Search code examples
x86bootloaderreal-mode

Choose stack pointer address in x86 real mode (alignment)


I have understood that one should align the stack pointer to a 2-byte boundary. In other words, one should not set SP to a value that ends in 0xF (or any other odd).

What happens then if I use 0xFFFF as SP? Is all 64kB usable, or one byte less?

If I want a stack size of 1024 bytes, should I set SP to 0x3FF or 0x400? e.g. is the byte in which the SS (stack segment) is pointing to going to be used?

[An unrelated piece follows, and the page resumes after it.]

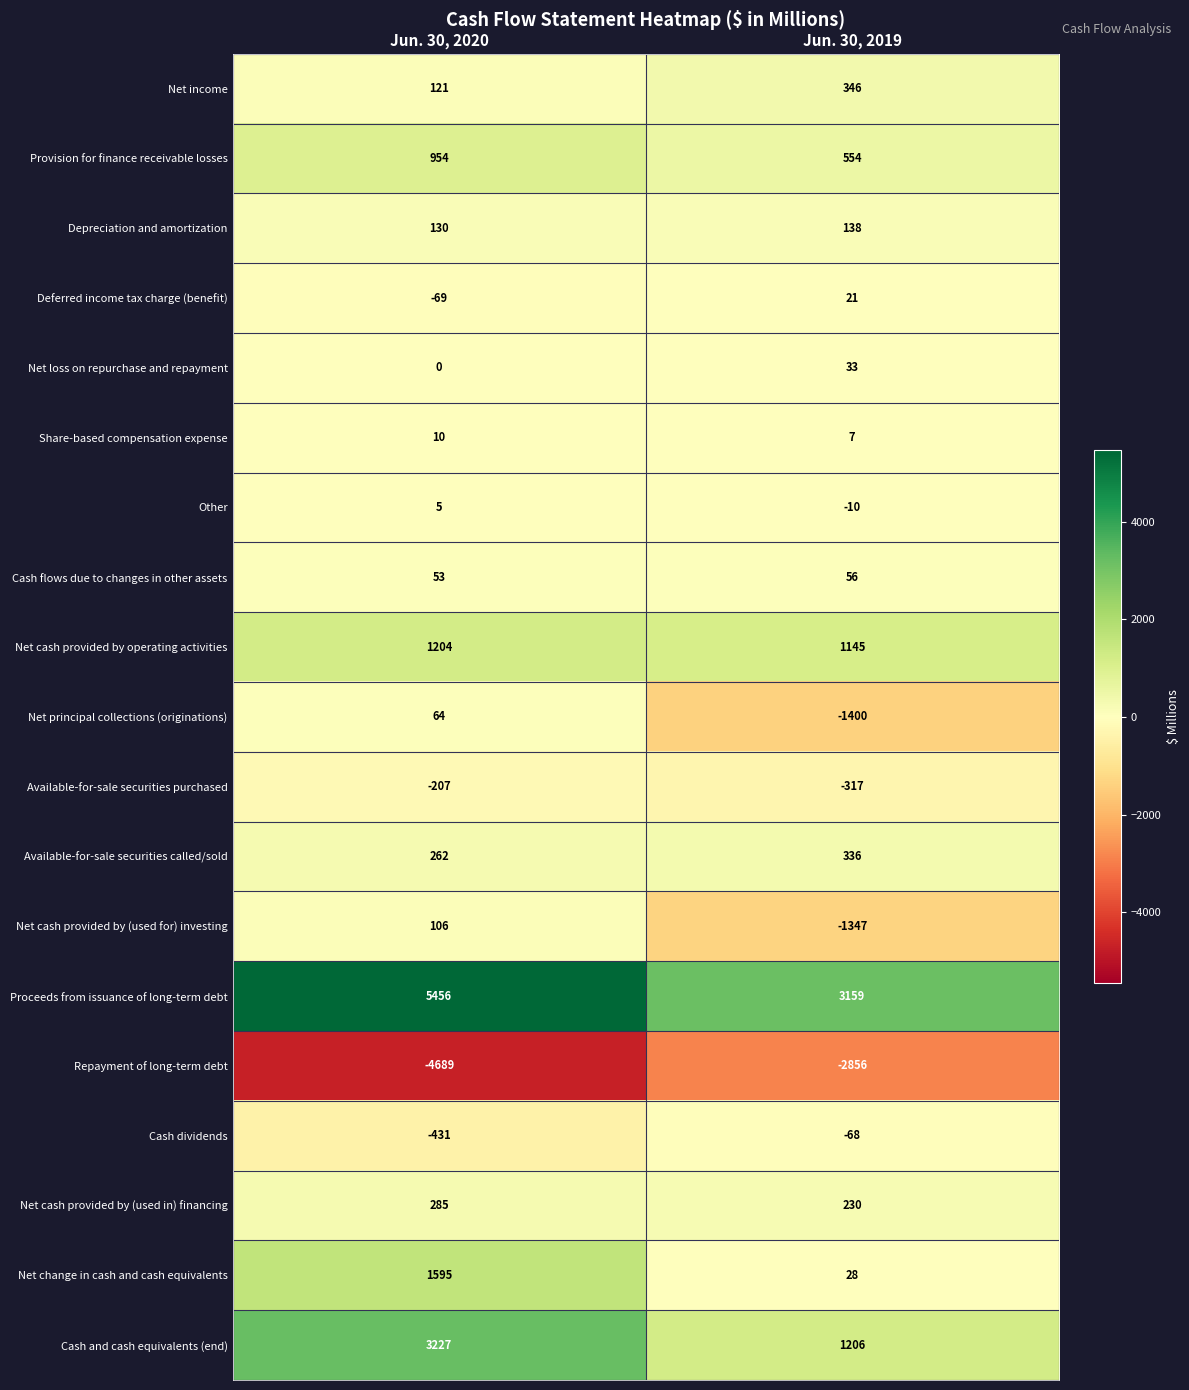

Which series has the widest spread of values?

Proceeds from issuance of long-term debt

They state here that one should also not use an SP address ending in 0xE, "wasting the bytes at 0x..E and 0x..F". How come?


Solution

  • The x86 stack is full descending.
    Full means that the stack pointer points to the last item pushed. This contrasts with empty descending/ascending stack where the stack pointer points to the next free location.

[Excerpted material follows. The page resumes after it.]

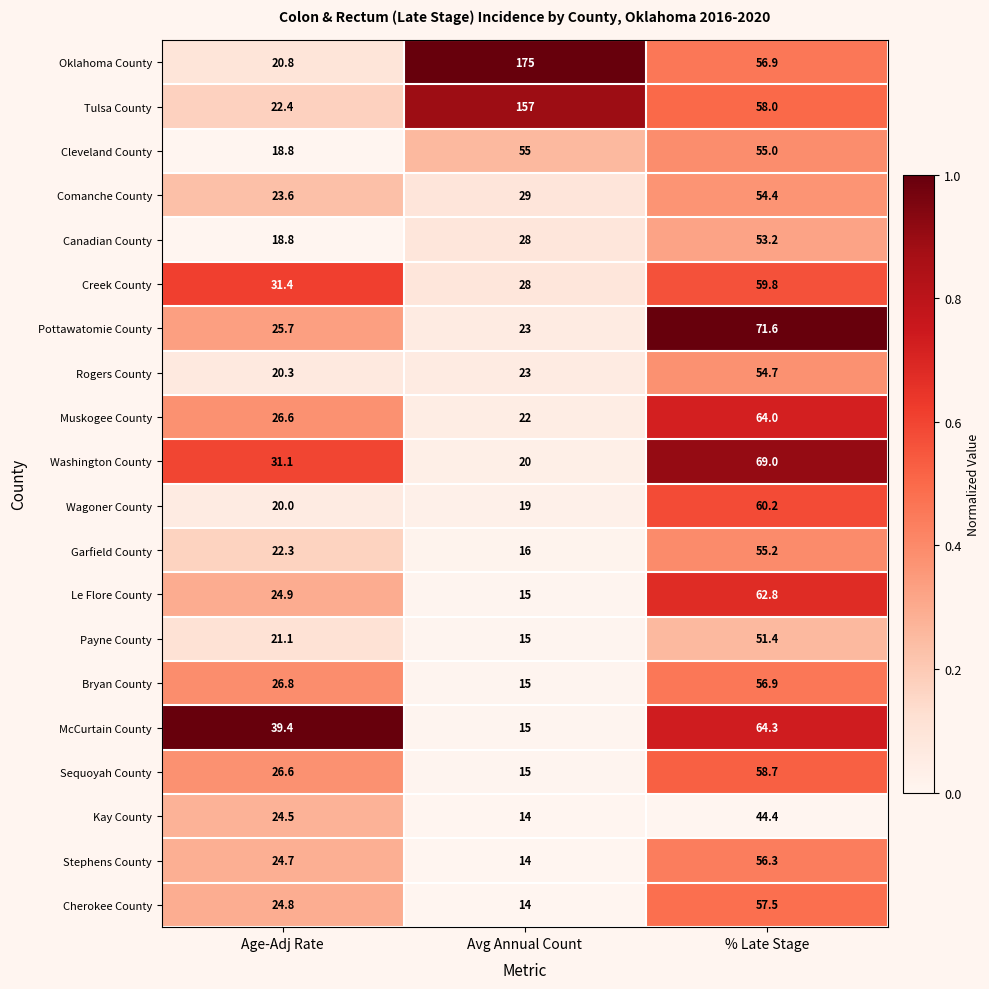

What is the spread (max minus min) of values at % Late Stage?

27.2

    Basically, this boils down to the semantic of push ax being

    sub sp, 02h
    mov WORD [sp], ax 
    

    When you set the stack pointer sp to the address X, X is considered the location of the last item pushed, hence it will not be used.
    If you set sp to 0xe, a push will move sp to 0xe - 2 = 0xc and write its operand there. The memory at 0xe and above is not touched.

    Using an odd address for sp impact the performance negatively because a misaligned memory access can have a latency as double as that of an aligned access.
    For quantities smaller that the DRAM bus width (at the time of writing is 8 bytes) this penalty is somewhat reduced.
    Considering how often the stack is used it is worth keeping it aligned.

    Starting with an odd address for sp will lead to troubles when the stack pointer reaches 1. A push will set sp to 0xffff but then writing a word there will trigger a #SS because the higher byte is outside the ss limit.
    Raising an exception with a messed up stack will, in turn, raise another #SS that the CPU will dispatch as a #DF.
    But the stack is still messed up so a third exception is generated, a triple fault, and the CPU will reset.
    So there is no benefit in having the stack pointer not aligned.

    If you want the stack of size S you set sp to S mod 216 granted that 2 <= S <= 64KiB.
    You can check this is right by writing down an example with a small value for S (say 4).
    You can also check that setting sp to 0 will give you a 64KiB stack which is the biggest size naturally available in real mode.